A short five minutes later, he guides the hatchback down a sloping driveway. It’s patchy in most places, unsure of whether to give way to the lawn’s growth or keep the pebbly terrain. Near the bottom, tire tracks have worn two paths clear down to the dirt, but plush grass grows everywhere else on the property. Then there’s… the lake.
It’s the color of green sea glass and—Wow. The entire surface is glittering like a disco ball. It’ssomuch better than I ever expected.
I scramble for my sketch pad and unbuckle my seat belt.
“Hey, Mom, do you think I could go draw from that dock over there?”
The sun’s just about to go down, and I don’t want to miss it.
She pushes open her door and steps out, leaning her slender frame against the car as she scrutinizes the safety of the situation. When she tucks her head back inside, she says, “Just don’t go in the water, and watch out for snakes, okay?”
Snakes too?
I gulp as she turns away and tiptoes after my dad, crossing the cabin’s threshold. But as I pad out onto the lawn, every concern I might’ve had rushes away like a tidal wave. I don’t know what she thinks she’s going to find in there with a place looking like this.
From where I stand rooted to the spot, a slender three-story tower with a wraparound patio and brick firepit opens up before me. A bunkhouse addition with a sliding glass door juts off to one side. The roof’s made of tin, the siding coated in dark green paint, and at least a half dozen windows stack like dominos across the front, facing the lake. From here, I think it’s safe to say we can throw away those mouse traps. It looks perfect.
Besides our cabin, two additional properties bracket the place. The one situated on the right is framed in construction tape but resembles the makings of a traditional log cabin. With two decks, a private dock ten yards out into the water, and a massive water trampoline floating just beyond that, it’s the most expansive of the three lots.
Maybe they’re almost finished with it, I hope. It might be my best chance at a neighbor friend to play with this summer.Because there’s not much hope with the opposite property.
On a sea of dandelions sits a lone 1979 Prowler camp trailer. It’s rusting near the hitch with brown paint chipped off the sides, and it’s untethered. Curtains drape closed over the windows, but the stairs have been left extended from the front door. A shed half the size of the trailer runs parallel to it. Also humble in size, dated, and latched with a deadbolt. A dinged-up Ford Ranger with blue and white stripes down the sides hugs a red Toyota Camry. The two vehicles are the only clue that anyone might live there.

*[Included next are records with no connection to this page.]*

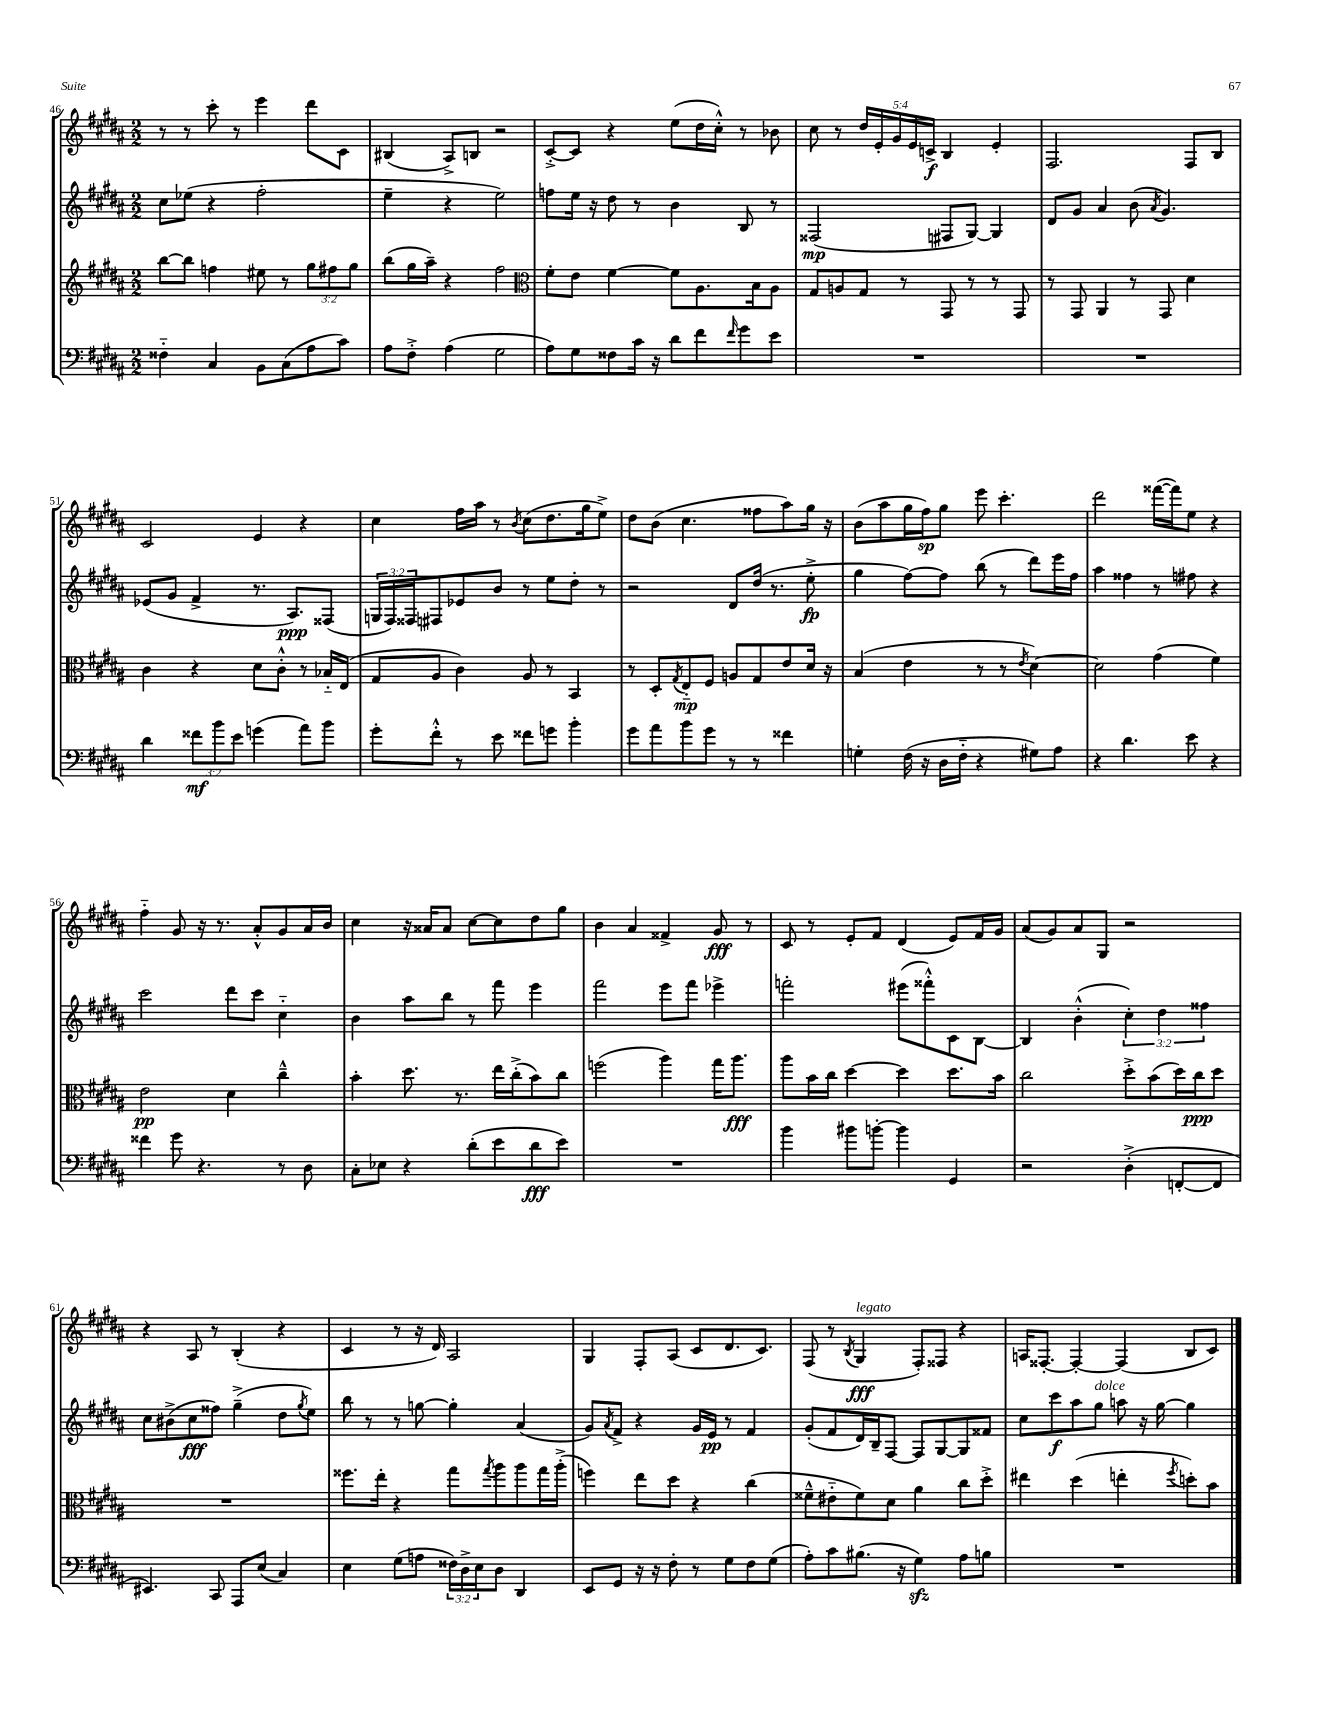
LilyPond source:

<<
\new StaffGroup <<
\new Staff = "s0" {
    \clef treble \key b \major \numericTimeSignature \time 2/2 \override Staff.TupletNumber.text = #tuplet-number::calc-fraction-text
    r8 r8 cis'''8-. r8 e'''4 dis'''8 cis'8 |
    bis4( ais8->) b8 r2 |
    cis'8~-.-> cis'8 r4 e''8( dis''16 cis''16-.-^) r8 bes'8 |
    cis''8 r8 \tuplet 5/4 { dis''16 e'16-. gis'16 e'16 c'16->\f } b4 e'4-. |
    fis2. fis8 b8 |
    cis'2 e'4 r4 |
    cis''4 fis''16 ais''16 r8 \acciaccatura { b'8 } cis''8( dis''8. gis''16 e''8->) |
    dis''8 b'8( cis''4. fisis''8 ais''8) gis''16 r16 |
    b'8( ais''8 gis''16 fis''16\sp) gis''8 e'''8 cis'''4.-. |
    dis'''2 fisis'''16~( fisis'''16) e''8 r4 |
    fis''4-_ gis'8 r16 r8. ais'8-.-^ gis'8 ais'16 b'16 |
    cis''4 r16 aisis'16 aisis'8 cis''8~ cis''8 dis''8 gis''8 |
    b'4 ais'4 fisis'4-> gis'8\fff r8 |
    cis'8 r8 e'8-. fis'8 dis'4( e'8) fis'16 gis'16 |
    ais'8( gis'8) ais'8 gis8 r2 |
    r4 ais8 r8 b4-.( r4 |
    cis'4 r8 r16 dis'16) ais2 |
    gis4 fis8-. ais8( cis'8 dis'8. cis'8.) |
    fis8( r8 \acciaccatura { b8 } gis4\fff^\markup { \italic "legato" } fis8-.) fisis8 r4 |
    a16 fisis8.~-. fisis4~-. fisis4( b8 cis'8) \bar "|." |
}
\new Staff = "s1" {
    \clef treble \key b \major \numericTimeSignature \time 2/2 \override Staff.TupletNumber.text = #tuplet-number::calc-fraction-text
    cis''8 ees''8( r4 fis''2-. |
    e''4-- r4 e''2) |
    f''8 e''16 r16 dis''8 r8 b'4 b8 r8 |
    fisis2\mp( fis8 gis8~) gis4 |
    dis'8 gis'8 ais'4 b'8( \acciaccatura { ais'8 } gis'4.) |
    ees'8( gis'8 fis'4-> r8. ais8.\ppp) fisis8( |
    \tuplet 3/2 { g16 fis16) fisis16 } fis8 ees'8 b'8 r8 e''8 dis''8-. r8 |
    r2 dis'8 dis''16( r8. e''8-.->\fp |
    gis''4 fis''8~) fis''8 b''8( r8 dis'''8) e'''16 fis''16 |
    ais''4 fisis''4 r8 fis''8 r4 |
    cis'''2 dis'''8 cis'''8 cis''4-_ |
    b'4 ais''8 b''8 r8 fis'''8 e'''4 |
    fis'''2 e'''8 fis'''8 ees'''4-> |
    f'''2-. eis'''8( fisis'''8-.-^) cis'8 b8~ |
    b4 b'4-.-^( \tuplet 3/2 { cis''4-.) dis''4 fisis''4 } |
    cis''8 bis'8->( cis''8\fff fisis''8) gis''4--->( dis''8 \acciaccatura { gis''8 } e''8) |
    b''8 r8 r8 g''8~ g''4-. ais'4( |
    gis'8) \acciaccatura { ais'8 } fis'8-> r4 gis'16 e'16\pp r8 fis'4 |
    gis'8-.( fis'8 dis'16) b16-- fis8~ fis8 gis8~ gis8 fisis'8 |
    cis''8 cis'''8\f ais''8 gis''8^\markup { \italic "dolce" } a''8 r16 gis''16~ gis''4 \bar "|." |
}
\new Staff = "s2" {
    \clef treble \key b \major \numericTimeSignature \time 2/2 \override Staff.TupletNumber.text = #tuplet-number::calc-fraction-text
    b''8~ b''8 f''4 eis''8 r8 \tuplet 3/2 { gis''8 fis''8 gis''8 } |
    b''8( gis''16 ais''16--) r4 fis''2 |
    \clef alto fis'8-. e'8 fis'4~ fis'8 ais8. b16 ais8 |
    gis8 a8 gis8 r8 gis,8 r8 r8 gis,8 |
    r8 gis,8 ais,4 r8 gis,8 dis'4 |
    cis'4 r4 dis'8 cis'8-.-^ r8 bes16-_ e16( |
    gis8 ais8 cis'4) ais8 r8 b,4 |
    r8 dis8-. \acciaccatura { gis8 } e8-_\mp fis8 a8 gis8 e'8 dis'16 r16 |
    b4( e'4 r8 r8 \acciaccatura { e'8 } dis'4~) |
    dis'2 gis'4( fis'4) |
    e'2\pp dis'4 cis''4---^ |
    b'4-. dis''8. r8. e''16 cis''16-.->( b'8) cis''8 |
    f''2( ais''4) gis''16 ais''8.\fff |
    ais''8 b'16 cis''16 dis''4~ dis''4 dis''8. b'16 |
    cis''2 dis''8-.-> b'8( dis''16) cis''16\ppp dis''8 |
    R1 |
    fisis''8. e''16-. r4 gis''8 \acciaccatura { gis''8 } ais''8 ais''8 gis''16 ais''16-.->( |
    f''4) e''8 dis''8 r4 cis''4( |
    fisis'8---^ eis'8-_ fisis'8) dis'8 ais'4 cis''8 dis''8-.-> |
    eis''4 dis''4( e''4-. \acciaccatura { fis''8 } d''8-.) b'8 \bar "|." |
}
\new Staff = "s3" {
    \clef bass \key b \major \numericTimeSignature \time 2/2 \override Staff.TupletNumber.text = #tuplet-number::calc-fraction-text
    fisis4-_ cis4 b,8 cis8( ais8 cis'8) |
    ais8 fis8-.-> ais4( gis2 |
    ais8) gis8 fisis8 cis'16 r16 dis'8 fis'8 \grace { fis'16 } gis'8 e'8 |
    R1 |
    R1 |
    dis'4 \tuplet 3/2 { fisis'8\mf b'8 e'8 } g'4( ais'8) b'8 |
    gis'8-. fis'8-.-^ r8 e'8 fisis'8 g'8 b'4-. |
    gis'8 ais'8 b'8 gis'8 r8 r8 fisis'4 |
    g4-. fis16( r16 dis16 fis16-_ r4 gis8) ais8 |
    r4 dis'4. e'8 r4 |
    fisis'4 gis'8 r4. r8 dis8 |
    cis8-. ees8 r4 dis'8-.( e'8 dis'8\fff e'8) |
    R1 |
    b'4 bis'8 b'8~-. b'4 gis,4 |
    r2 dis4-.->( f,8~-. f,8 |
    eis,4.) cis,8 ais,,8 e8( cis4) |
    e4 gis8( a8 \tuplet 3/2 { fisis16) dis16-> e16 } dis8 dis,4 |
    e,8 gis,8 r16 r16 fis8-. r8 gis8 fis8 gis8( |
    ais8-.) cis'8 bis8.( r16 gis4\sfz) ais8 b8 |
    R1 \bar "|." |
}
>>
>>
\layout { \context { \Score currentBarNumber = #46 } }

I notice the sun dipping lower in the sky, and I sprint to the end of a long stretch of wooden planks floating on top of the water to take it in.
When I sit and dangle my feet off the ledge, I let the foam bottoms of my flip flops float on the surface like boats. The horizon shifts from bubblegum hues to gradients of purple until it’s solid black. Crickets chirp all around me, and the moon casts a soft, bouncing shadow across the surface of the water like a white pool ball.
I don’t know how much time has passed when the gradual darkness announces an orange glow coming from the trailer window. A duet of dark shapes crosses the drawn curtains and a single voice escalates, angry and female.
“Theadora, is everything okay?” my mother’s floating head hollers from the doorway.
She’s worried about me.
The only other time she calls me by my full name is when she’s sentimental. I can almost feel the bristles of a round brush tunneling through my hair as she said to me, “Theadora, did you know your name means ‘gift from God’?”
It was five years ago—the night before my first day of kindergarten—and I was prolonging bedtime because I was afraid to leave her the next morning. I knew after she droppedme off at school, we’d spend the whole day apart, and that seemed like a very long time.
Even though the tangles had long since unwound from my hair, she resumed her short, soothing strokes through the silky strands.